• _SUPPLIED TEXT_:
_ _ _ _ _

Change in flashrom[master]: Add "gingerly" flashing mode for the unreliable ISP environments - flashrom-gerrit

8 Mar 2018


      Mike Banon has posted comments on this change. ( https://review.coreboot.org/23840 )
Change subject: Add "gingerly" flashing mode for the unreliable ISP environments
......................................................................
Patch Set 2:
...
...
...
... though, as you already work with two masters on the
SPI bus, did you try to boot the SoC up and halt the OS?
Maybe it is possible to put this SoC to reset from the firmware,
but we need a universal method to read/flash the firmware without
relying on what is already flashed at the router's flash chip: in
example, what if my router is bricked and its' firmware cannot be
loaded to halt a router?
Universal method: isolate VCC (e.g. desolder flash chip, or put a
diode on the VCC).
But that wouldn't be ISP method ;) And many people are afraid of soldering their densely packed boards and would like to avoid this at all costs - which is reasonable! My friend, who is quite experienced at soldering, accidentally broke a copper track while desoldering a SOIC8 chip from his coreboot board - and still couldn't repair :(
...
...
I can't see how this new mode could be more dangerous than a
normal
...
operation; also, dangerous to what - software or hardware?
Hardware. It encourages users to operate flashrom with multiple
masters on the SPI bus. Which is generally not supported by hard-
ware (it depends on how the masters drive their outputs, e.g.
open-drain vs. push-pull). If you do it nevertheless and flashrom
only runs for 1s and bails out, that is much safer than shorting
the master's outputs for a longer period.
That it works for you and you haven't broken anything yet tells us
nothing about other possible hardware setups.
Sometimes the whole ISP thing can be very dangerous, even without any extra flashrom modes! This week I connected CH341A USB programmer through a test clip to SOIC8 flash chip at HD capture board - of course without any power adapters connected to a board or a clip. Then I plugged CH341A to the laptop's USB port and 1 second later pressed the "Enter" key for " sudo ./flashrom -p ch341a_spi -V " command - without any gingerly mode as you see, just a quick probe! But the flashrom did not detect a programmer, about 5 seconds later I sensed a horrible burn smell and instantly disconnected everything, almost shitting my pants in the process ;)
This smell definitely came from CH341A, because the HD capture board still works 100% OK and at CH341A's chip label almost all letters color got dark from the heat: only "WC" letters are of the original light-grey color, the rest "H CH341A" letters got very dark. The most wonderful thing is that CH341A turned out to be very resilient and is still working perfectly! :)
It seems this hungry board tried to eat too much current through CH341A while trying to power itself! Could have killed a Bus Pirate or another more-advanced-but-less-resilient programmer without any protection against such things. (maybe would repost this experience to the mailing lists)

_ _ _ _ _

• _QUESTIONS_:
A. In the flashrom thread, which letters on the CH341A chip label kept their original light-grey color?
B. Quote the flashrom thread from "I can't see" up to and including "possible hardware setups.".
The rows that follow are not needed for anything here.

• _SOURCE INFORMATION_:
_ _ _ _ _

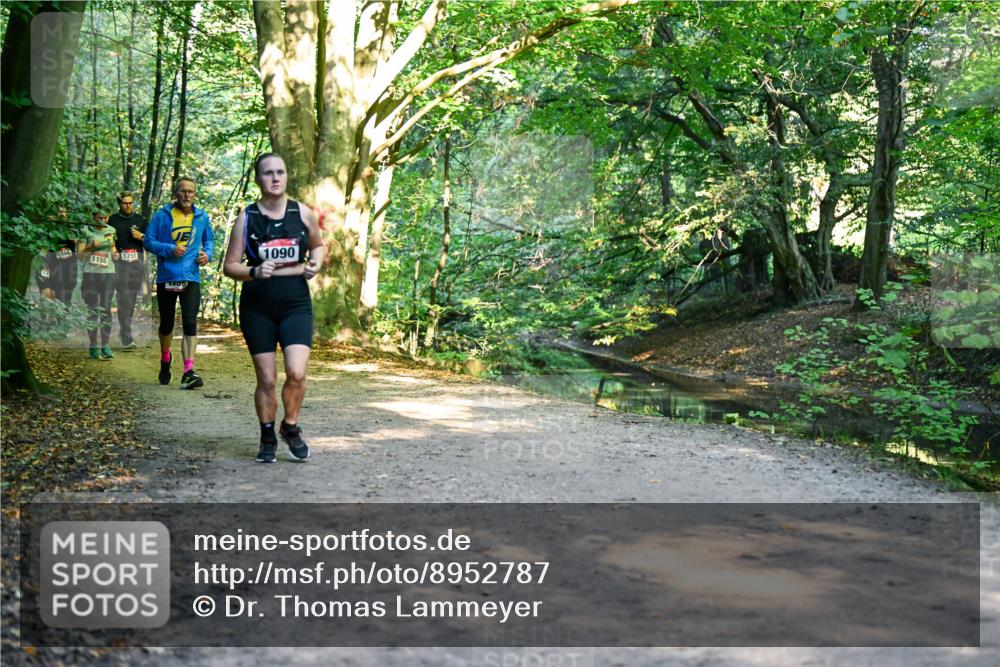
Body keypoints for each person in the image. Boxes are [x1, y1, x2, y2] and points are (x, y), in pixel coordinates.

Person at [223, 153, 324, 463]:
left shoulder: (303, 213)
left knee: (296, 372)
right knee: (266, 379)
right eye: (268, 173)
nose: (276, 178)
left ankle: (289, 427)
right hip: (258, 306)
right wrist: (254, 271)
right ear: (258, 180)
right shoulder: (247, 217)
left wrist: (315, 264)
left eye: (281, 171)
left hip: (295, 303)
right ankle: (267, 433)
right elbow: (229, 266)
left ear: (287, 176)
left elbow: (318, 245)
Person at [144, 177, 213, 389]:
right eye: (182, 191)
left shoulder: (201, 217)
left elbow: (209, 240)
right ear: (176, 193)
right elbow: (148, 241)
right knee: (167, 324)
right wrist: (169, 249)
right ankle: (165, 359)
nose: (186, 195)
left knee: (190, 323)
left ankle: (188, 371)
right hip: (168, 276)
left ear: (195, 194)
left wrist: (207, 255)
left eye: (190, 191)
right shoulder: (162, 215)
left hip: (191, 276)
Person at [108, 191, 148, 349]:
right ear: (120, 203)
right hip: (119, 264)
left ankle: (125, 329)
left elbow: (151, 241)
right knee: (123, 298)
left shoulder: (140, 220)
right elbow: (107, 238)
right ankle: (126, 334)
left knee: (131, 299)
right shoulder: (112, 220)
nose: (128, 205)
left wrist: (141, 236)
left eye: (130, 202)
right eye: (125, 203)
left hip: (136, 264)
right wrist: (113, 250)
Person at [78, 212, 119, 359]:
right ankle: (93, 345)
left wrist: (116, 255)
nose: (103, 221)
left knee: (106, 309)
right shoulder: (85, 230)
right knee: (93, 310)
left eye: (105, 218)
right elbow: (80, 256)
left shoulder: (111, 230)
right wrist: (89, 247)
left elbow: (113, 249)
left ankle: (105, 345)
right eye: (99, 218)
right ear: (93, 217)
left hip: (108, 275)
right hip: (91, 275)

_ _ _ _ _

• _ANSWER SET_:
A. The "WC" letters.

B.
I can't see how this new mode could be more dangerous than a
normal
...
operation; also, dangerous to what - software or hardware?
Hardware. It encourages users to operate flashrom with multiple
masters on the SPI bus. Which is generally not supported by hard-
ware (it depends on how the masters drive their outputs, e.g.
open-drain vs. push-pull). If you do it nevertheless and flashrom
only runs for 1s and bails out, that is much safer than shorting
the master's outputs for a longer period.
That it works for you and you haven't broken anything yet tells us
nothing about other possible hardware setups.